EXERCISE TASK - Change every "scientific name" in the lines below to "taxon name", and leave all other text in the lines unchanged.

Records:
===

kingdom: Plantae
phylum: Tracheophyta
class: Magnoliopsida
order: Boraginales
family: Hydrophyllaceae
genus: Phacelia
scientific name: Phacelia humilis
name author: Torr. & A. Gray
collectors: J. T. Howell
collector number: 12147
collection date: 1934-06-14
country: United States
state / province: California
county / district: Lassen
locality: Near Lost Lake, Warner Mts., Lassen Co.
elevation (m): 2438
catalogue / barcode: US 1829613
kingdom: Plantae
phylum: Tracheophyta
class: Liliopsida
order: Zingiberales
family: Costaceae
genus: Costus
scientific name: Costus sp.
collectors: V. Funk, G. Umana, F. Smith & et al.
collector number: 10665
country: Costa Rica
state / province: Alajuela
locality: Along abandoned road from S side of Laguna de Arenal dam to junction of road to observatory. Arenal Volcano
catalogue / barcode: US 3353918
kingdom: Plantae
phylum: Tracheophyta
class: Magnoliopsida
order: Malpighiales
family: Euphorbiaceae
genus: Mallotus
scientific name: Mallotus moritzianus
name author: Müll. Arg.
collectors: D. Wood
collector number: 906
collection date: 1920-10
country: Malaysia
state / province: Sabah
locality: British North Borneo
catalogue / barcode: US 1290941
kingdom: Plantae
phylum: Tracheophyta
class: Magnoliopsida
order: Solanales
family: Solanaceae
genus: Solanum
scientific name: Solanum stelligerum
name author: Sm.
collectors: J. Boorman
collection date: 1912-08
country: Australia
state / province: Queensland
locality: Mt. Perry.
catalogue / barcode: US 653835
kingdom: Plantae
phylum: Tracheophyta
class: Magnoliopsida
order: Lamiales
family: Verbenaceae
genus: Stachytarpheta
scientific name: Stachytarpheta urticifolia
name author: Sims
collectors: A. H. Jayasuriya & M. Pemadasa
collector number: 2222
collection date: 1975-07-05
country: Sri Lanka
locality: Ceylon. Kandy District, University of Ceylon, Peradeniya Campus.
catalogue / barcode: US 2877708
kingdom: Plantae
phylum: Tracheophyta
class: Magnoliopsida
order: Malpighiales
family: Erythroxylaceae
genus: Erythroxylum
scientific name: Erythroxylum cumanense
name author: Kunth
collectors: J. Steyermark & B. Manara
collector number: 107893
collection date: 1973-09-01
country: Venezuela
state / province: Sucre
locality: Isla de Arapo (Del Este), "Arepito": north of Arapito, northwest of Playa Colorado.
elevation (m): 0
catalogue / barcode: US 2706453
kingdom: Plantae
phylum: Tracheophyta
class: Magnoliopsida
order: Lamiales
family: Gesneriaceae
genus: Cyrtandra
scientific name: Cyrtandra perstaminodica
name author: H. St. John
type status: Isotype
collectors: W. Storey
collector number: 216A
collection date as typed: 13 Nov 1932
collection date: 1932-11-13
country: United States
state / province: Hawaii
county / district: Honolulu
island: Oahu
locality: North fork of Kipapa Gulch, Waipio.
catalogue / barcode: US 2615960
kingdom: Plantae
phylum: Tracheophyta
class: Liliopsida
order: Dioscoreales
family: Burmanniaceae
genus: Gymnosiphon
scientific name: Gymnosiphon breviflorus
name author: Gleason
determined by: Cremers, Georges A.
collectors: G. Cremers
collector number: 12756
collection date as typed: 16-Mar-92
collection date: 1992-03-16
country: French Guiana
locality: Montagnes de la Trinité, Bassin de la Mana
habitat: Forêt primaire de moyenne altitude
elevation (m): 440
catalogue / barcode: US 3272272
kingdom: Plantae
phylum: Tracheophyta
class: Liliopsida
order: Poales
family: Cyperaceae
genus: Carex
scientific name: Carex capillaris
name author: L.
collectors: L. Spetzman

===

SOLVED EXERCISE -
kingdom: Plantae
phylum: Tracheophyta
class: Magnoliopsida
order: Boraginales
family: Hydrophyllaceae
genus: Phacelia
taxon name: Phacelia humilis
name author: Torr. & A. Gray
collectors: J. T. Howell
collector number: 12147
collection date: 1934-06-14
country: United States
state / province: California
county / district: Lassen
locality: Near Lost Lake, Warner Mts., Lassen Co.
elevation (m): 2438
catalogue / barcode: US 1829613
kingdom: Plantae
phylum: Tracheophyta
class: Liliopsida
order: Zingiberales
family: Costaceae
genus: Costus
taxon name: Costus sp.
collectors: V. Funk, G. Umana, F. Smith & et al.
collector number: 10665
country: Costa Rica
state / province: Alajuela
locality: Along abandoned road from S side of Laguna de Arenal dam to junction of road to observatory. Arenal Volcano
catalogue / barcode: US 3353918
kingdom: Plantae
phylum: Tracheophyta
class: Magnoliopsida
order: Malpighiales
family: Euphorbiaceae
genus: Mallotus
taxon name: Mallotus moritzianus
name author: Müll. Arg.
collectors: D. Wood
collector number: 906
collection date: 1920-10
country: Malaysia
state / province: Sabah
locality: British North Borneo
catalogue / barcode: US 1290941
kingdom: Plantae
phylum: Tracheophyta
class: Magnoliopsida
order: Solanales
family: Solanaceae
genus: Solanum
taxon name: Solanum stelligerum
name author: Sm.
collectors: J. Boorman
collection date: 1912-08
country: Australia
state / province: Queensland
locality: Mt. Perry.
catalogue / barcode: US 653835
kingdom: Plantae
phylum: Tracheophyta
class: Magnoliopsida
order: Lamiales
family: Verbenaceae
genus: Stachytarpheta
taxon name: Stachytarpheta urticifolia
name author: Sims
collectors: A. H. Jayasuriya & M. Pemadasa
collector number: 2222
collection date: 1975-07-05
country: Sri Lanka
locality: Ceylon. Kandy District, University of Ceylon, Peradeniya Campus.
catalogue / barcode: US 2877708
kingdom: Plantae
phylum: Tracheophyta
class: Magnoliopsida
order: Malpighiales
family: Erythroxylaceae
genus: Erythroxylum
taxon name: Erythroxylum cumanense
name author: Kunth
collectors: J. Steyermark & B. Manara
collector number: 107893
collection date: 1973-09-01
country: Venezuela
state / province: Sucre
locality: Isla de Arapo (Del Este), "Arepito": north of Arapito, northwest of Playa Colorado.
elevation (m): 0
catalogue / barcode: US 2706453
kingdom: Plantae
phylum: Tracheophyta
class: Magnoliopsida
order: Lamiales
family: Gesneriaceae
genus: Cyrtandra
taxon name: Cyrtandra perstaminodica
name author: H. St. John
type status: Isotype
collectors: W. Storey
collector number: 216A
collection date as typed: 13 Nov 1932
collection date: 1932-11-13
country: United States
state / province: Hawaii
county / district: Honolulu
island: Oahu
locality: North fork of Kipapa Gulch, Waipio.
catalogue / barcode: US 2615960
kingdom: Plantae
phylum: Tracheophyta
class: Liliopsida
order: Dioscoreales
family: Burmanniaceae
genus: Gymnosiphon
taxon name: Gymnosiphon breviflorus
name author: Gleason
determined by: Cremers, Georges A.
collectors: G. Cremers
collector number: 12756
collection date as typed: 16-Mar-92
collection date: 1992-03-16
country: French Guiana
locality: Montagnes de la Trinité, Bassin de la Mana
habitat: Forêt primaire de moyenne altitude
elevation (m): 440
catalogue / barcode: US 3272272
kingdom: Plantae
phylum: Tracheophyta
class: Liliopsida
order: Poales
family: Cyperaceae
genus: Carex
taxon name: Carex capillaris
name author: L.
collectors: L. Spetzman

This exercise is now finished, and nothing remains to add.